PARTS OF THE EXERCISE:
a: Tally the lines of the saved entries below that contain the word "Moderno", and reply with the number alone.
b: Resume the text on thin-crust pizza below from the point where it stops.

TEXT SECTION:
First we need to define what we mean by "great" pizza. For starters, we’ll be limiting this discussion to round, thin-crust styles baked directly on a surface like a baking stone. (Thicker pan pizzas such as Sicilian or Detroit-style are generally more forgiving than freeform pizzas for a number of reasons, starting with the fact that they aren’t usually baked at temperatures beyond what most home ovens can achieve.)
The most important hallmarks of a great thin-crust pizza are a crisp-tender, well-browned crust (both on the underside and the raised rim), and a moist-tender interior crumb. (Obviously flavor is important too, but the shortcomings of a less-than-flavorful crust can be made up for with great toppings, while those of a less-than-perfect texture are insurmountable.) There are two key crust elements to zoom in on here: tenderness and contrast.
Both the crust and the crumb should be tender rather than tough; this is true whether we're talking about a chewy, New York-style slice or a more tender "artisanal" pie. (Chewy and tough are related but not identical concepts: Chewiness in pizza generally relates to how much gluten a pizza dough contains, while toughness has more to do with how that gluten has been treated along the way.)

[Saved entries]
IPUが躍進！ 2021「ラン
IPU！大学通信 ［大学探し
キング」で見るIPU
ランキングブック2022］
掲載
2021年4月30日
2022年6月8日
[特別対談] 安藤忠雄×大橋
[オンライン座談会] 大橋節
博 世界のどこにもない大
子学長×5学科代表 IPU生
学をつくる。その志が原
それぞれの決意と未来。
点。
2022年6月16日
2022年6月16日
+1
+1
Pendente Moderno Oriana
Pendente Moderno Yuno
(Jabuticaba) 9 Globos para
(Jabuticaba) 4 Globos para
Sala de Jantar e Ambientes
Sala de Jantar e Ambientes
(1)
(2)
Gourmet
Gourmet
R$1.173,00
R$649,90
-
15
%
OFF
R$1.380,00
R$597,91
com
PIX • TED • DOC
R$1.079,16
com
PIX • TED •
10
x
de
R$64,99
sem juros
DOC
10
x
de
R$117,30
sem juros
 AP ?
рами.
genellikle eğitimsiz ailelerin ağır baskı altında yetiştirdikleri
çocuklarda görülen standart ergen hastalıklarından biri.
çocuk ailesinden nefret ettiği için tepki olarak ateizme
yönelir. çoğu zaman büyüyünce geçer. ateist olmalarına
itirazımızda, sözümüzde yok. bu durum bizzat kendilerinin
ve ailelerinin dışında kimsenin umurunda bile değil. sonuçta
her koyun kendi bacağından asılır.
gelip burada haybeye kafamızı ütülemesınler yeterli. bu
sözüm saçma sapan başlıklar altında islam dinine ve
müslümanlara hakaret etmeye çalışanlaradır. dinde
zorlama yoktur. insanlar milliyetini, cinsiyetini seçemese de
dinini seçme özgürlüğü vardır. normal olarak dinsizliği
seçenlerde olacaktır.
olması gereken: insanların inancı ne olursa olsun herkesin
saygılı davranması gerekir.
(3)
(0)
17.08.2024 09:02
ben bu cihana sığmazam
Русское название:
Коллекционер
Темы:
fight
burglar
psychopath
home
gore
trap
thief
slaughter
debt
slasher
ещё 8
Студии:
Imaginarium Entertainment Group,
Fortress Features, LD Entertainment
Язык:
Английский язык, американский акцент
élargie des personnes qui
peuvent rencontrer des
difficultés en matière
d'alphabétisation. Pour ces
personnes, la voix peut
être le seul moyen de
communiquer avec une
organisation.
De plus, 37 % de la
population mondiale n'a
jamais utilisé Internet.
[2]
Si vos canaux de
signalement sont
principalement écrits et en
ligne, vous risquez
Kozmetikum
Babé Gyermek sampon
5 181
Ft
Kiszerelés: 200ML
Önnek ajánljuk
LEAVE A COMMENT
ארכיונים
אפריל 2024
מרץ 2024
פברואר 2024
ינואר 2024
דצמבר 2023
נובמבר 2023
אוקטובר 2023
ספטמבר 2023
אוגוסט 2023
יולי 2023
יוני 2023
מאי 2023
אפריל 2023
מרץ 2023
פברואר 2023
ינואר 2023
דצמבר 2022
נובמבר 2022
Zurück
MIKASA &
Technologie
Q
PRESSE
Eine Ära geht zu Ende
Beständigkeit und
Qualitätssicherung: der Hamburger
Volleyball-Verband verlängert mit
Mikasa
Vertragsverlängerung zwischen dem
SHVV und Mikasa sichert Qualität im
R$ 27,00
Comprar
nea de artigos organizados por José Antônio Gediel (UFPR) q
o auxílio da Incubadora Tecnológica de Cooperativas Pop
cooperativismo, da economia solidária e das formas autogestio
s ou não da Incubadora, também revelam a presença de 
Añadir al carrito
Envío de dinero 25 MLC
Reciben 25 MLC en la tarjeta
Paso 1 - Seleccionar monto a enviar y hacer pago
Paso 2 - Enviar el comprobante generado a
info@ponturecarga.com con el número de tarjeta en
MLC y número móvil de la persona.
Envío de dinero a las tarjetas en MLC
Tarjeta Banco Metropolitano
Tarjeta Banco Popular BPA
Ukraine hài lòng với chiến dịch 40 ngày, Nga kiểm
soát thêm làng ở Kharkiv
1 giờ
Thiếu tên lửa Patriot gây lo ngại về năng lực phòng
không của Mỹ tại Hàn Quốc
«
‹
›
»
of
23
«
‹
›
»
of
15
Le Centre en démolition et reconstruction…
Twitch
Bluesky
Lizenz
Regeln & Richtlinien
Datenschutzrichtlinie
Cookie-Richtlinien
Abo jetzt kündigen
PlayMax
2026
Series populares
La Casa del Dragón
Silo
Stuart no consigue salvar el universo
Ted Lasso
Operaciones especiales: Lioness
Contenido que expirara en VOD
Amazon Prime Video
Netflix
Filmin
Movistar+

ANSWER LIST:
a: 2

b:
There also needs to be contrast between inside and outside: The crust should be crisp and well-baked, while the interior crumb should be moist and even a touch underbaked within.
Most of the secrets to making great pizza (at home or otherwise) revolve around attaining one or both of these goals. Getting a tender crust involves knowing how to treat the dough once it has been mixed, which is something that anyone with the proper skillset can pull off.
And achieving pizza crust contrast usually means baking it as quickly as possible, since the faster a pizza crust browns, the less chance of over-baking the interior crumb. This is where blazing hot professional pizza ovens have a distinct advantage over humble home ranges, which rarely top 550˚F. But there are ways to overcome the limitations of a home oven.
Start with a solid formula
Your choice of flour has a major effect on the texture of a pizza crust, but you can achieve a tender pie using a wide variety of different flours.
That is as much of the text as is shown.